Apex Legends also introduced a mechanic that we had never seen in a BR game, respawning. Apex Legends introduced this idea into the genre, which caused it to trickle down into Fortnite and now has been a mechanic in every BR following it.
Now, we are on to the most recent BR title in Call of Duty: Warzone that released a little over a week ago. Warzone approaches the BR genre similar to the titles before it, but they made two massive changes that I believe are a huge factor in its success.

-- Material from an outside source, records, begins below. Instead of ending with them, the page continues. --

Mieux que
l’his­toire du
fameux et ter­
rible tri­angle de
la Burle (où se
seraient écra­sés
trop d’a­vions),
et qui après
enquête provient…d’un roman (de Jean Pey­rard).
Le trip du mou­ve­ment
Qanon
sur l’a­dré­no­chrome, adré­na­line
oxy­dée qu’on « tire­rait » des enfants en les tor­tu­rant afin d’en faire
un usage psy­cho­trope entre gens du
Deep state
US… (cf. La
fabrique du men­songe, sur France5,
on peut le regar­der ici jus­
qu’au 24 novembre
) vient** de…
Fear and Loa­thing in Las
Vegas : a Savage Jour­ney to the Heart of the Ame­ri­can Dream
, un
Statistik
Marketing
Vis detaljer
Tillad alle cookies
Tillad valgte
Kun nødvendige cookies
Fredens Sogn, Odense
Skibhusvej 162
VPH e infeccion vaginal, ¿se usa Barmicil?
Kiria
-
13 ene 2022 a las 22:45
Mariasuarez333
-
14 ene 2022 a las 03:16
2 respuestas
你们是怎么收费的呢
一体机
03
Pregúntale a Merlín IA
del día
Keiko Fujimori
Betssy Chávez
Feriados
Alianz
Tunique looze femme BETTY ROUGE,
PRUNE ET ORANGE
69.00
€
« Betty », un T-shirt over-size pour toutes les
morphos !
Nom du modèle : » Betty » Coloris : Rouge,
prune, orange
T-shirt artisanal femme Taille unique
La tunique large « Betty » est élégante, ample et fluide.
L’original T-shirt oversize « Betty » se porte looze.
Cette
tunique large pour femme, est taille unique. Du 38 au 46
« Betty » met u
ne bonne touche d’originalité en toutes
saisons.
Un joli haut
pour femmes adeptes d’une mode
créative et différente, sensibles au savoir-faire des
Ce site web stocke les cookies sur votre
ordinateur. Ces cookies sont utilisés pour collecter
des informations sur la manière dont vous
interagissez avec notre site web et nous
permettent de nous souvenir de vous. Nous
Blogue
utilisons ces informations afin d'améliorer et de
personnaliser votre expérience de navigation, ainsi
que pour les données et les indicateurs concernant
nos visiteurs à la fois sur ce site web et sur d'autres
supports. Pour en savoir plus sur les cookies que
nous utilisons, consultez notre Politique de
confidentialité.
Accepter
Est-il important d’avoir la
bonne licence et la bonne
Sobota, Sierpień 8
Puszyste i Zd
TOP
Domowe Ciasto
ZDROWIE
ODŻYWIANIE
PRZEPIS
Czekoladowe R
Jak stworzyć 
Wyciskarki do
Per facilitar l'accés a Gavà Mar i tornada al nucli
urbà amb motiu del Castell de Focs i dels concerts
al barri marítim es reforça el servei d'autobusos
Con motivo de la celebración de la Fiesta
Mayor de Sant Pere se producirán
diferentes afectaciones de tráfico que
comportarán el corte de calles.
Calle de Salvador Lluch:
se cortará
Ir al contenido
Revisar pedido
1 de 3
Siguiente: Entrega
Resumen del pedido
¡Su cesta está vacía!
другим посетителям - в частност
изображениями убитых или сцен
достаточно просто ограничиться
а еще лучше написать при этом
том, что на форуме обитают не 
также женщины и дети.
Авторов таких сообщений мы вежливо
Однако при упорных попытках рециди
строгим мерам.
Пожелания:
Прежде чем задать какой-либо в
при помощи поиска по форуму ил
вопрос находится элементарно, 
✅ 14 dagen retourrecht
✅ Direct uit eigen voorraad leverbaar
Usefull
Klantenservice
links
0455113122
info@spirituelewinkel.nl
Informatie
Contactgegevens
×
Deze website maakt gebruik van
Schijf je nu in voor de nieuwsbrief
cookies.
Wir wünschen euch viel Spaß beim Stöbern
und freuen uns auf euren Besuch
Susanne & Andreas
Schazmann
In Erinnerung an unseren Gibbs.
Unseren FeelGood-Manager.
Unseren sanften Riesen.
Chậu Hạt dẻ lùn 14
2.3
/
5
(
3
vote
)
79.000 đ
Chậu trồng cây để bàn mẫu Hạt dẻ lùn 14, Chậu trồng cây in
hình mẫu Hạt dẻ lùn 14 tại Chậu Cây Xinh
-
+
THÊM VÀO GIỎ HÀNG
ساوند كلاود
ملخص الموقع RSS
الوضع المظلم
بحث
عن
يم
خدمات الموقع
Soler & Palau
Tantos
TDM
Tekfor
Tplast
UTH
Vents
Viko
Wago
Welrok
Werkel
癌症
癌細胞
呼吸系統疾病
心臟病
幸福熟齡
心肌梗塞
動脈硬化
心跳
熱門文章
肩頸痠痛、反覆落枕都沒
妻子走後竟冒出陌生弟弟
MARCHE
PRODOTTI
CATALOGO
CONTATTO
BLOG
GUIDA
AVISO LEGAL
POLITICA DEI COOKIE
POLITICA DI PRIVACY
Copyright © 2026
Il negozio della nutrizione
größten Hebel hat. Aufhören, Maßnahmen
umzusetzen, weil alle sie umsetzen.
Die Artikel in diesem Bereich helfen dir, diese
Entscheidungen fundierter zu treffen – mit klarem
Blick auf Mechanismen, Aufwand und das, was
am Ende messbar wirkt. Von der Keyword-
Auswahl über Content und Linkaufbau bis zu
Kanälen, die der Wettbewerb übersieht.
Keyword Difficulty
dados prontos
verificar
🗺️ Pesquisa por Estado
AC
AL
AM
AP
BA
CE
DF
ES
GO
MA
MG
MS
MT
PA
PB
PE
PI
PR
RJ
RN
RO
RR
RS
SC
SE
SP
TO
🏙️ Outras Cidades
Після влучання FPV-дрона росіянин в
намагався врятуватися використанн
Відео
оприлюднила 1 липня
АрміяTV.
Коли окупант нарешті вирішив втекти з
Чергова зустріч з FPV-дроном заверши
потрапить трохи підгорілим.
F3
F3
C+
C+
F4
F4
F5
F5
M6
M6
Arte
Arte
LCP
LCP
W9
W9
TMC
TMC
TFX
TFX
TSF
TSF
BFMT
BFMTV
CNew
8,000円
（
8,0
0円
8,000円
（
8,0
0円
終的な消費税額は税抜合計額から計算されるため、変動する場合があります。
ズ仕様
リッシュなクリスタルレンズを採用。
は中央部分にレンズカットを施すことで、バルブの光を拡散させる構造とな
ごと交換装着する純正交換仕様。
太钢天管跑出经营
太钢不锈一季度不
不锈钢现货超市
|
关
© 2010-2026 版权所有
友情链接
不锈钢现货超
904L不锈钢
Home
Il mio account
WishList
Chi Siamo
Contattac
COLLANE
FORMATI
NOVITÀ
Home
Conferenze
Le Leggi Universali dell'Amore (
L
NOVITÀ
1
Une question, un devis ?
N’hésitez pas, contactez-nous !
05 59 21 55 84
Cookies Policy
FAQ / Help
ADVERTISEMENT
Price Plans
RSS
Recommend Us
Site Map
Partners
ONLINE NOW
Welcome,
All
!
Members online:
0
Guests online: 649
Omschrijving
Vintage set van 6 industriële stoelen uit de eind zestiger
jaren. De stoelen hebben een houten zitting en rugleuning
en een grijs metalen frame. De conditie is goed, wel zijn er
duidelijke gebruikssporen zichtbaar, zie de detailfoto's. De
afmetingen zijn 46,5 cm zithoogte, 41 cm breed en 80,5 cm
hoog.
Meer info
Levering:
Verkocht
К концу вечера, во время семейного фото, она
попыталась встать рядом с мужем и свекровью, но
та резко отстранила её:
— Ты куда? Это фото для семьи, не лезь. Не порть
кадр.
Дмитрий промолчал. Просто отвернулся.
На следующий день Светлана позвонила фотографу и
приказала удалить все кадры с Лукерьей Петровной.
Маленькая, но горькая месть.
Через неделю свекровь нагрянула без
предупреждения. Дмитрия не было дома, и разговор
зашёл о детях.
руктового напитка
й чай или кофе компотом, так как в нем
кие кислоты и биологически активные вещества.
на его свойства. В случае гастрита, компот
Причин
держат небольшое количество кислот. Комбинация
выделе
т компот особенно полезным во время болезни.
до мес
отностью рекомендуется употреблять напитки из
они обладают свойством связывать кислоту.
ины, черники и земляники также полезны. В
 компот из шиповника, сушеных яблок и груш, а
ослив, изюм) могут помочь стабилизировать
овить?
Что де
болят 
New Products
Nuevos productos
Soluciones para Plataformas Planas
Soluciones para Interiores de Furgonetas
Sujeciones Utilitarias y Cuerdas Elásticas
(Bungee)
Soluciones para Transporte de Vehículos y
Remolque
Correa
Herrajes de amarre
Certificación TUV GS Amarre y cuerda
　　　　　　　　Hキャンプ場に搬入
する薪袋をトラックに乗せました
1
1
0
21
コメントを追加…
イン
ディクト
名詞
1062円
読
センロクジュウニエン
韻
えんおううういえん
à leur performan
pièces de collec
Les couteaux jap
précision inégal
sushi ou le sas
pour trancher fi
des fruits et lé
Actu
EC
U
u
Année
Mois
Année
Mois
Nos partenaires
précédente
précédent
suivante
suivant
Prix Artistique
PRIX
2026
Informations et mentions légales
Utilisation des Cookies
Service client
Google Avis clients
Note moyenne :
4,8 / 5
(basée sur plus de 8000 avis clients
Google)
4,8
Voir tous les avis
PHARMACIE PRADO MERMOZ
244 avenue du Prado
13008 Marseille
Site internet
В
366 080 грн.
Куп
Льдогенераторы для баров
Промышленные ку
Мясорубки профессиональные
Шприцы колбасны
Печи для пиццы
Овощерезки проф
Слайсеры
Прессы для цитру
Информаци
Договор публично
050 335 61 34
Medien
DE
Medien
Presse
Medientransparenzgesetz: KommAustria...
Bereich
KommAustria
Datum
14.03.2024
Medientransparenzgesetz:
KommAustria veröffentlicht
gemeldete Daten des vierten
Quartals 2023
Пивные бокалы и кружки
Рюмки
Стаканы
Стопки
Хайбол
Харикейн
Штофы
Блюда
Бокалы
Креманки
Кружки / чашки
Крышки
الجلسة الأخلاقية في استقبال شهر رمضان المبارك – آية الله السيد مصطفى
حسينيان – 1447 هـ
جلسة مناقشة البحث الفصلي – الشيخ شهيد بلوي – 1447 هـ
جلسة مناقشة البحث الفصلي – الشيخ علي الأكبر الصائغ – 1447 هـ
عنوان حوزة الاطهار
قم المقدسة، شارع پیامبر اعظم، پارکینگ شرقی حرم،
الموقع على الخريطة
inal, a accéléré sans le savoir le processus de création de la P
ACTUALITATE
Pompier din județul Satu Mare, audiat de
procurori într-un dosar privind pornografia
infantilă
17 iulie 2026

The first is the fact that players can acquire money in the server and use it to purchase a Custom Loadout Weapon drop. The reason this feature is so significant is that it drastically cuts down on the randomness that is so prevalent in BR titles. You don't have to worry about having terrible loot at end game because you have the ability to use a custom loadout you built, like in Call of Duty multiplayer, by buying it at a buy station on the map, and its extremely easy to obtain.
The second is the way respawning in Warzone works. After your first death, as long as it's not late into the game, you are taken to the Gulag prison where you 1v1 another player who has died. If you win, you redeploy back on the map and get a second chance. If you lose, you don't get to redeploy, but that doesn't mean you're out. You know those buy stations I mentioned earlier? Well, your teammates can use the money they have accumulated to respawn you back into the game, and there are no limits to this.
These two mechanics separately are pretty appealing. Now, pair them together, and you will see why Warzone is so widely liked. The biggest complaint I had about BR games was that even when your team won a fight, it didn't feel like it because it crippled your team for the rest of the match by either playing a player down or having a player with terrible gear. These two mechanics in Warzone alleviate that issue, and lets you feel good about fighting enemies no matter the stage of the game because you can easily recover from it.
Thanks for the history lesson, I guess
So, why in the world did I give you a full-blown history lesson about BRs? I did it to show the origins of the genre, but also to show how the genre has changed over the years. Respawn shooters have taken a backseat as the most popular type of shooting game since BRs came and took over the world. But, the genre is far from perfect. It was something fresh and new five years ago, but it seems the genre is beginning to feel exhausted, and players have become fully aware of its shortcomings.
Seeing Warzone surge to popularity has shown me that players are beginning to trend towards the structure that respawn shooters offer without even realizing it. If you ask someone who enjoys Warzone why they like it so much, they will most likely say that the game feels less random and more like a game where they are encouraged to fight, where BRs in the past promoted the exact opposite.
Let me be clear about something. I don't hate BR games. I have played just about every single one and enjoyed it. But, I do feel the genre has been exhausted, and it's a fad that is beginning to run its course.
I can't help but notice that the genre is starting to mimic respawn shooters more so than its roots. It might be my wishful thinking that makes me feel like respawn shooters are going to start trending again, and we will see the end of the BR phenomenon, but I sure hope I am right.